Tuesday, April 14, 2009

The shame of Iraq's pariah widows

The shame of Iraq's pariah widows

Weeping Iraqi woman

By Mike Sergeant BBC News, Baghdad

Her husband and three brothers were killed. Her parents were already dead. Her house was burnt down. She was pregnant at the time and lost the baby.

But, in the months that followed, Nadia Hussein had to endure much more.

Now she lives at a refuge for women in the centre of Baghdad.

She spends her days cooking and feeding the pigeons. It's a place for her to escape the many dangers widows face in Iraq.

'Nephew beat me'

"After my husband died, I found work as a house keeper," she told me.

"A man and his brother tried to make advances on me. They tried to sexually assault me.
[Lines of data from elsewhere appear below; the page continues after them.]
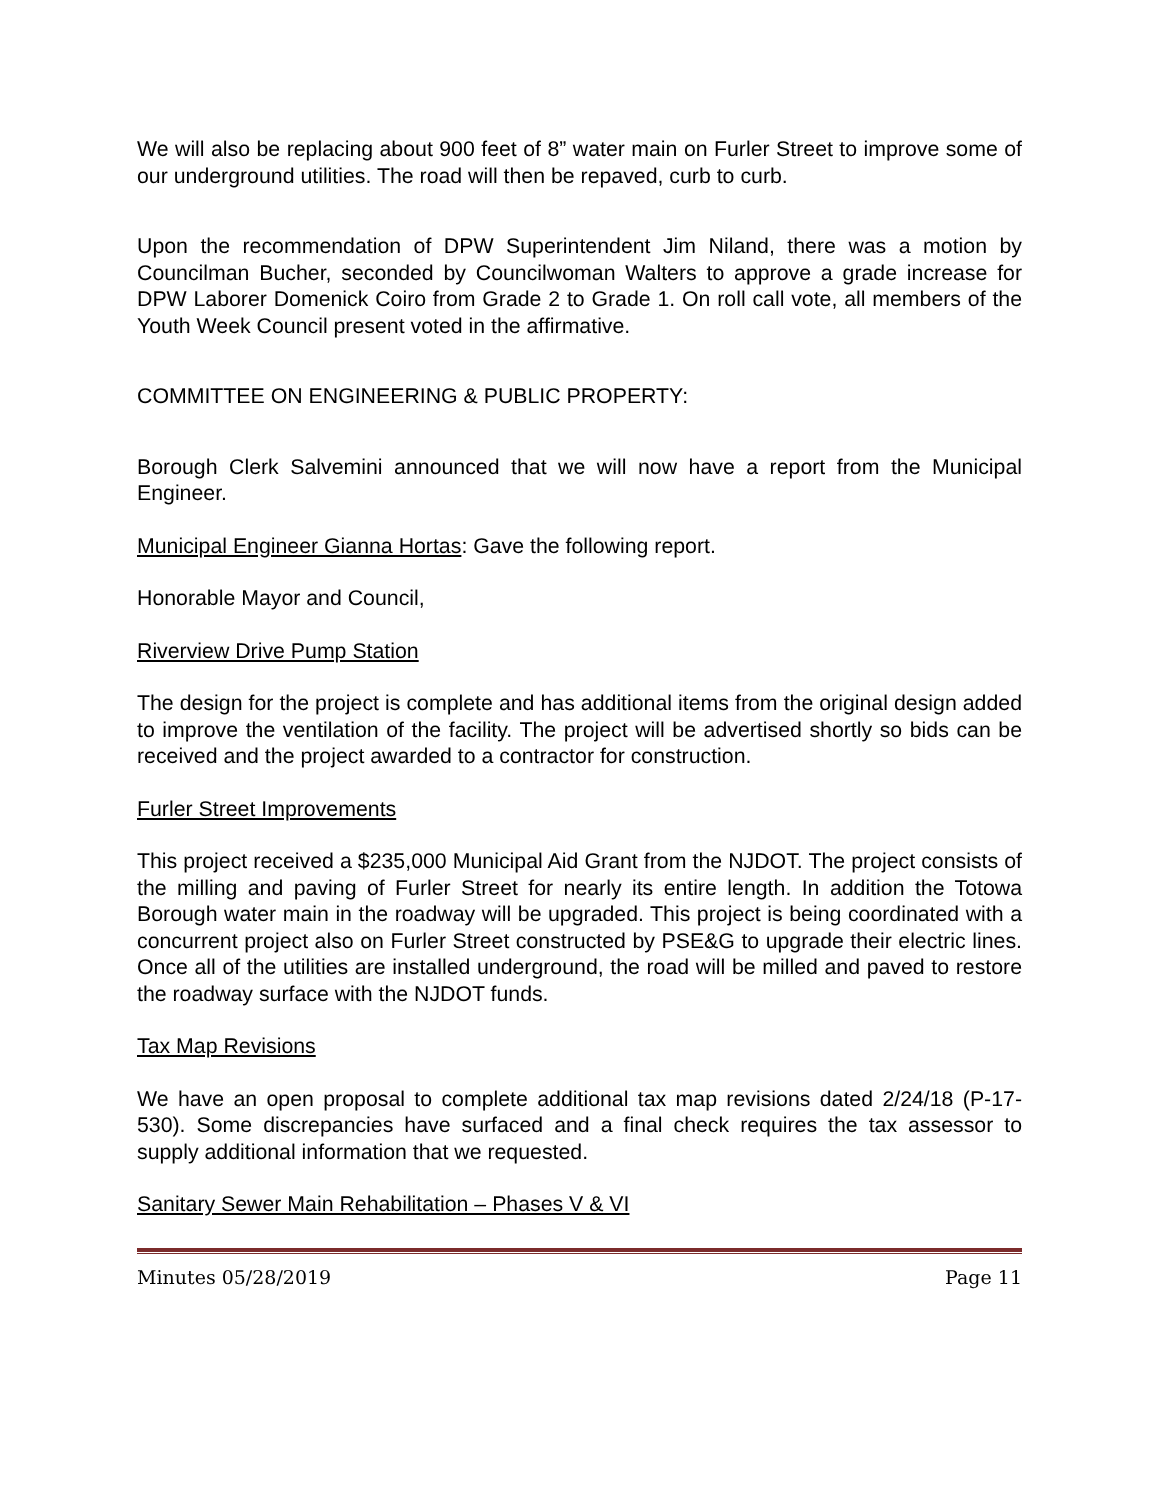We will also be replacing about 900 feet of 8” water main on Furler Street to improve some of our underground utilities. The road will then be repaved, curb to curb.
Upon the recommendation of DPW Superintendent Jim Niland, there was a motion by Councilman Bucher, seconded by Councilwoman Walters to approve a grade increase for DPW Laborer Domenick Coiro from Grade 2 to Grade 1. On roll call vote, all members of the Youth Week Council present voted in the affirmative.
COMMITTEE ON ENGINEERING & PUBLIC PROPERTY:
Borough Clerk Salvemini announced that we will now have a report from the Municipal Engineer.
Municipal Engineer Gianna Hortas: Gave the following report.
Honorable Mayor and Council,
Riverview Drive Pump Station
The design for the project is complete and has additional items from the original design added to improve the ventilation of the facility. The project will be advertised shortly so bids can be received and the project awarded to a contractor for construction.
Furler Street Improvements
This project received a $235,000 Municipal Aid Grant from the NJDOT. The project consists of the milling and paving of Furler Street for nearly its entire length. In addition the Totowa Borough water main in the roadway will be upgraded. This project is being coordinated with a concurrent project also on Furler Street constructed by PSE&G to upgrade their electric lines. Once all of the utilities are installed underground, the road will be milled and paved to restore the roadway surface with the NJDOT funds.
Tax Map Revisions
We have an open proposal to complete additional tax map revisions dated 2/24/18 (P-17-530). Some discrepancies have surfaced and a final check requires the tax assessor to supply additional information that we requested.
Sanitary Sewer Main Rehabilitation – Phases V & VI
Minutes 05/28/2019 Page 11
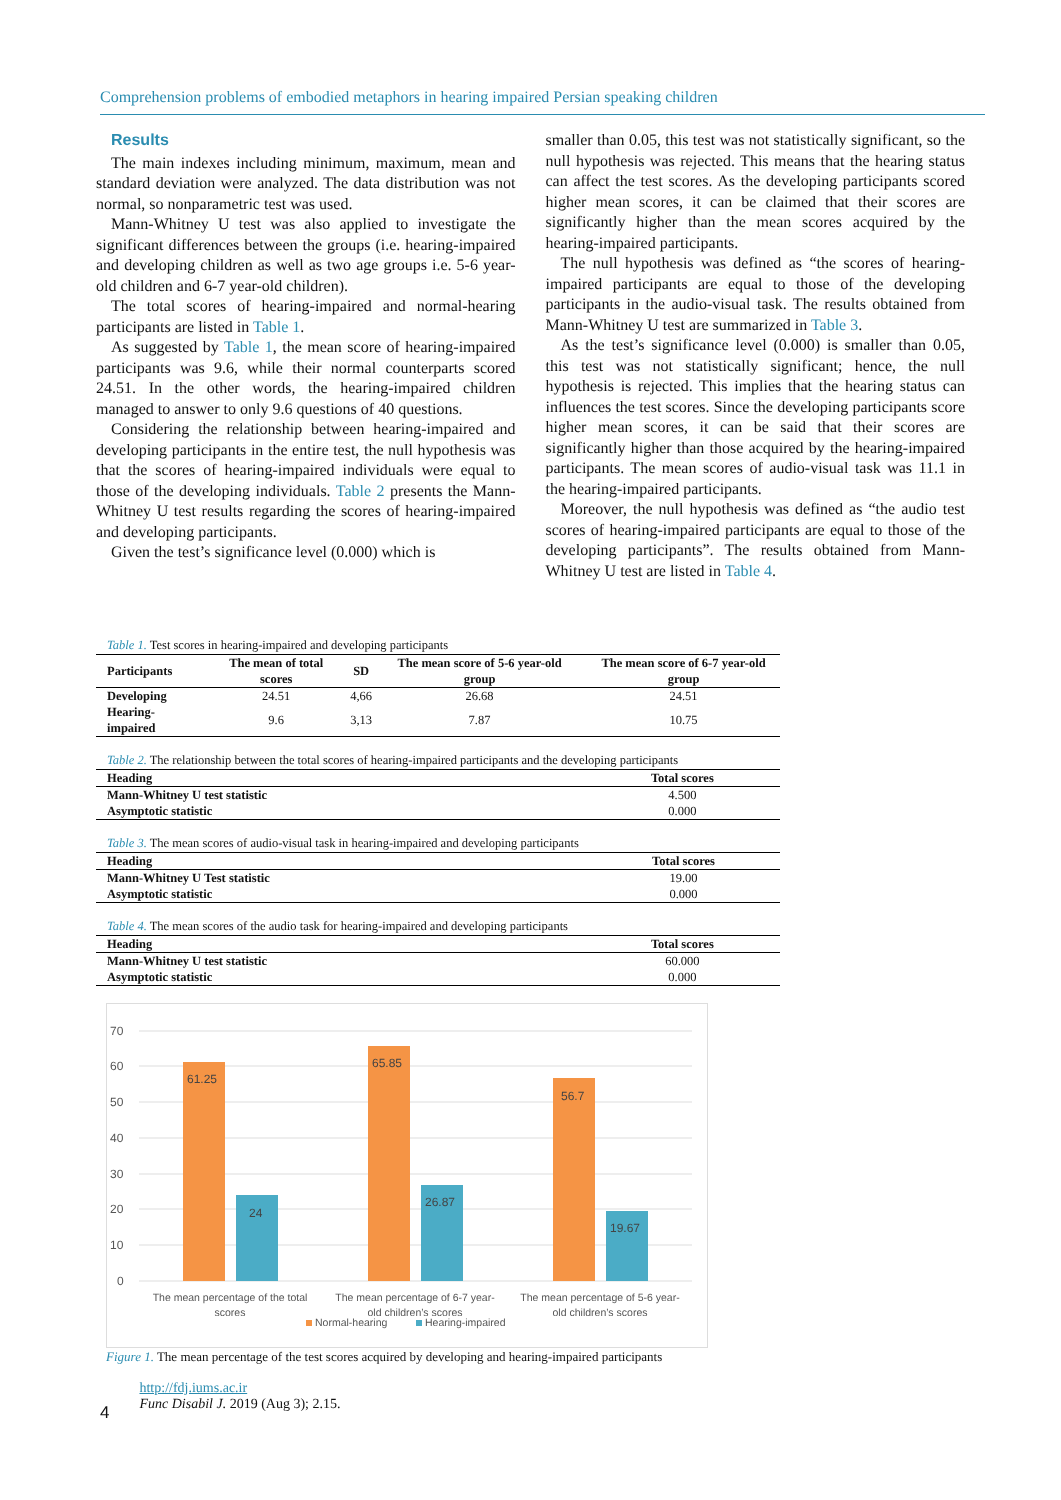Comprehension problems of embodied metaphors in hearing impaired Persian speaking children
Results
The main indexes including minimum, maximum, mean and standard deviation were analyzed. The data distribution was not normal, so nonparametric test was used.
Mann-Whitney U test was also applied to investigate the significant differences between the groups (i.e. hearing-impaired and developing children as well as two age groups i.e. 5-6 year-old children and 6-7 year-old children).
The total scores of hearing-impaired and normal-hearing participants are listed in Table 1.
As suggested by Table 1, the mean score of hearing-impaired participants was 9.6, while their normal counterparts scored 24.51. In the other words, the hearing-impaired children managed to answer to only 9.6 questions of 40 questions.
Considering the relationship between hearing-impaired and developing participants in the entire test, the null hypothesis was that the scores of hearing-impaired individuals were equal to those of the developing individuals. Table 2 presents the Mann-Whitney U test results regarding the scores of hearing-impaired and developing participants.
Given the test’s significance level (0.000) which is
smaller than 0.05, this test was not statistically significant, so the null hypothesis was rejected. This means that the hearing status can affect the test scores. As the developing participants scored higher mean scores, it can be claimed that their scores are significantly higher than the mean scores acquired by the hearing-impaired participants.
The null hypothesis was defined as “the scores of hearing-impaired participants are equal to those of the developing participants in the audio-visual task. The results obtained from Mann-Whitney U test are summarized in Table 3.
As the test’s significance level (0.000) is smaller than 0.05, this test was not statistically significant; hence, the null hypothesis is rejected. This implies that the hearing status can influences the test scores. Since the developing participants score higher mean scores, it can be said that their scores are significantly higher than those acquired by the hearing-impaired participants. The mean scores of audio-visual task was 11.1 in the hearing-impaired participants.
Moreover, the null hypothesis was defined as “the audio test scores of hearing-impaired participants are equal to those of the developing participants”. The results obtained from Mann-Whitney U test are listed in Table 4.
Table 1. Test scores in hearing-impaired and developing participants
| Participants | The mean of total scores | SD | The mean score of 5-6 year-old group | The mean score of 6-7 year-old group |
| --- | --- | --- | --- | --- |
| Developing | 24.51 | 4,66 | 26.68 | 24.51 |
| Hearing-impaired | 9.6 | 3,13 | 7.87 | 10.75 |
Table 2. The relationship between the total scores of hearing-impaired participants and the developing participants
| Heading | Total scores |
| --- | --- |
| Mann-Whitney U test statistic | 4.500 |
| Asymptotic statistic | 0.000 |
Table 3. The mean scores of audio-visual task in hearing-impaired and developing participants
| Heading | Total scores |
| --- | --- |
| Mann-Whitney U Test statistic | 19.00 |
| Asymptotic statistic | 0.000 |
Table 4. The mean scores of the audio task for hearing-impaired and developing participants
| Heading | Total scores |
| --- | --- |
| Mann-Whitney U test statistic | 60.000 |
| Asymptotic statistic | 0.000 |
70
60
50
40
30
20
10
0
61.25
24
65.85
26.87
56.7
19.67
The mean percentage of the total
scores
The mean percentage of 6-7 year-
old children’s scores
The mean percentage of 5-6 year-
old children’s scores
Normal-hearing
Hearing-impaired
Figure 1. The mean percentage of the test scores acquired by developing and hearing-impaired participants
4 http://fdj.iums.ac.ir
Func Disabil J. 2019 (Aug 3); 2.15.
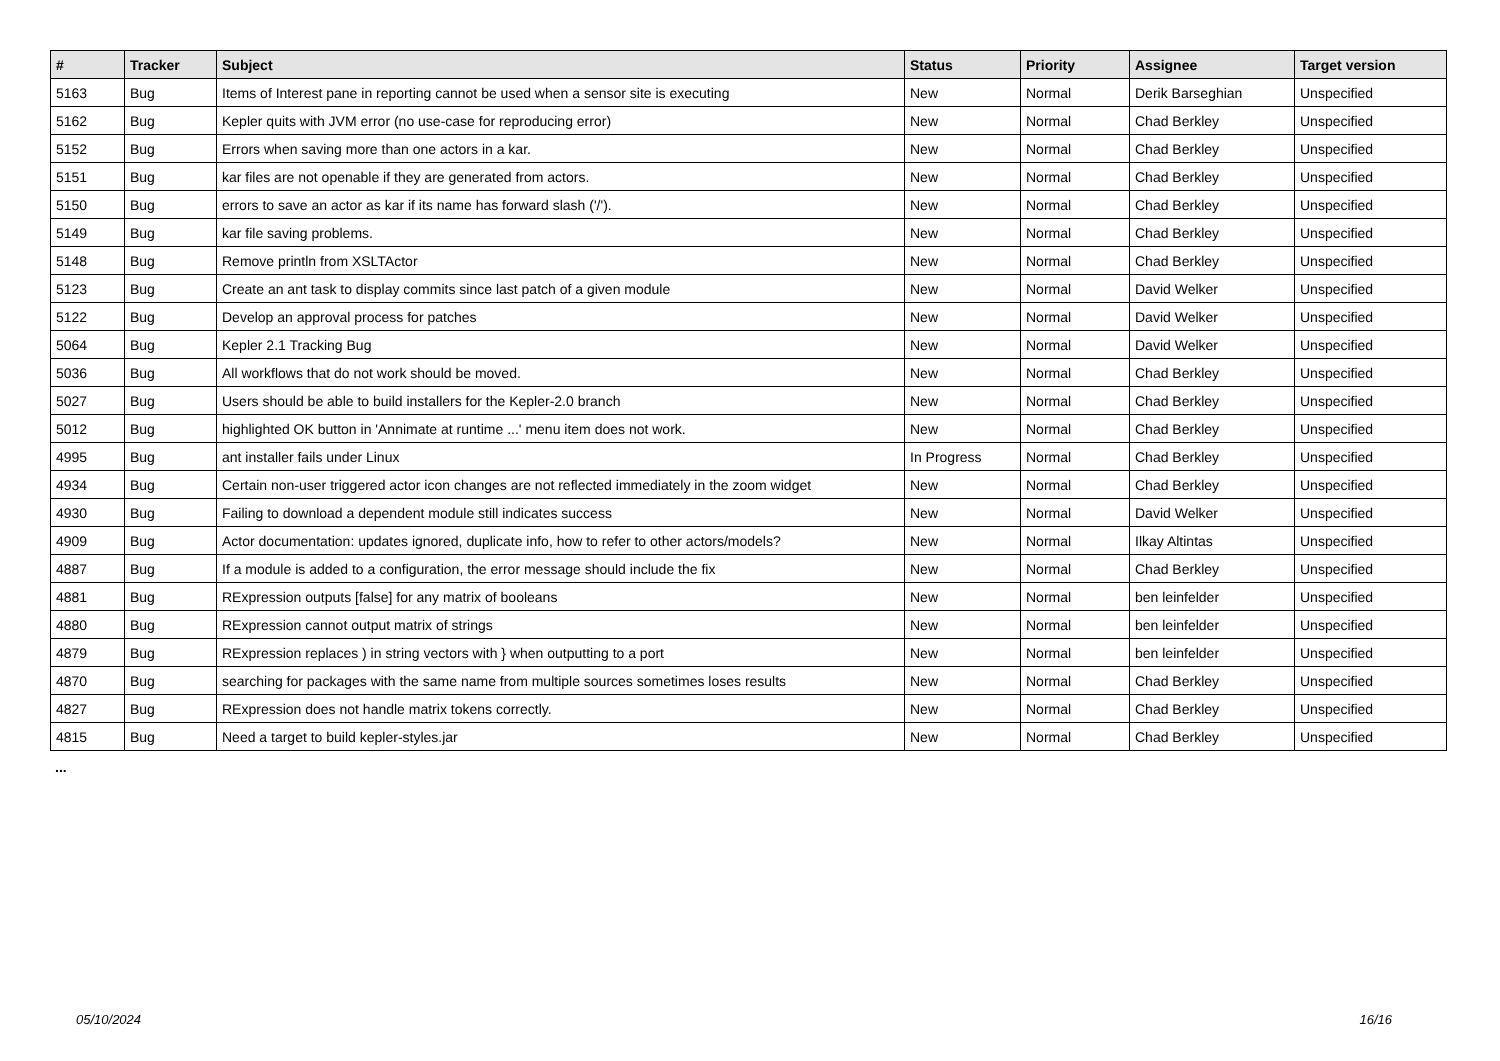| # | Tracker | Subject | Status | Priority | Assignee | Target version |
| --- | --- | --- | --- | --- | --- | --- |
| 5163 | Bug | Items of Interest pane in reporting cannot be used when a sensor site is executing | New | Normal | Derik Barseghian | Unspecified |
| 5162 | Bug | Kepler quits with JVM error (no use-case for reproducing error) | New | Normal | Chad Berkley | Unspecified |
| 5152 | Bug | Errors when saving more than one actors in a kar. | New | Normal | Chad Berkley | Unspecified |
| 5151 | Bug | kar files are not openable if they are generated from actors. | New | Normal | Chad Berkley | Unspecified |
| 5150 | Bug | errors to save an actor as kar if its name has forward slash ('/'). | New | Normal | Chad Berkley | Unspecified |
| 5149 | Bug | kar file saving problems. | New | Normal | Chad Berkley | Unspecified |
| 5148 | Bug | Remove println from XSLTActor | New | Normal | Chad Berkley | Unspecified |
| 5123 | Bug | Create an ant task to display commits since last patch of a given module | New | Normal | David Welker | Unspecified |
| 5122 | Bug | Develop an approval process for patches | New | Normal | David Welker | Unspecified |
| 5064 | Bug | Kepler 2.1 Tracking Bug | New | Normal | David Welker | Unspecified |
| 5036 | Bug | All workflows that do not work should be moved. | New | Normal | Chad Berkley | Unspecified |
| 5027 | Bug | Users should be able to build installers for the Kepler-2.0 branch | New | Normal | Chad Berkley | Unspecified |
| 5012 | Bug | highlighted OK button in 'Annimate at runtime ...' menu item does not work. | New | Normal | Chad Berkley | Unspecified |
| 4995 | Bug | ant installer fails under Linux | In Progress | Normal | Chad Berkley | Unspecified |
| 4934 | Bug | Certain non-user triggered actor icon changes are not reflected immediately in the zoom widget | New | Normal | Chad Berkley | Unspecified |
| 4930 | Bug | Failing to download a dependent module still indicates success | New | Normal | David Welker | Unspecified |
| 4909 | Bug | Actor documentation: updates ignored, duplicate info, how to refer to other actors/models? | New | Normal | Ilkay Altintas | Unspecified |
| 4887 | Bug | If a module is added to a configuration, the error message should include the fix | New | Normal | Chad Berkley | Unspecified |
| 4881 | Bug | RExpression outputs [false] for any matrix of booleans | New | Normal | ben leinfelder | Unspecified |
| 4880 | Bug | RExpression cannot output matrix of strings | New | Normal | ben leinfelder | Unspecified |
| 4879 | Bug | RExpression replaces ) in string vectors with } when outputting to a port | New | Normal | ben leinfelder | Unspecified |
| 4870 | Bug | searching for packages with the same name from multiple sources sometimes loses results | New | Normal | Chad Berkley | Unspecified |
| 4827 | Bug | RExpression does not handle matrix tokens correctly. | New | Normal | Chad Berkley | Unspecified |
| 4815 | Bug | Need a target to build kepler-styles.jar | New | Normal | Chad Berkley | Unspecified |
...
05/10/2024 16/16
I refused.

Widow Nadia
Nadia's Hussein's ordeal is an all too familiar story for Iraqi widows
"My nephew, who is an alcoholic, also used to beat me and accuse me of bad things."

Nadia said the people at the refuge are now her only family. But she still asks for their approval before doing anything or going anywhere.

Her story is not particularly unusual. Accurate figures are hard to obtain, but even before the invasion in 2003, there were hundreds of thousands of widows in Iraq.

Many lost husbands in the Iran-Iraq war in the 1980s. At the height of the violence of recent years, up to 100 women a day were becoming widows.

Almost everywhere you go in Baghdad, you can see them begging at traffic lights and outside mosques - dressed from head to toe in black.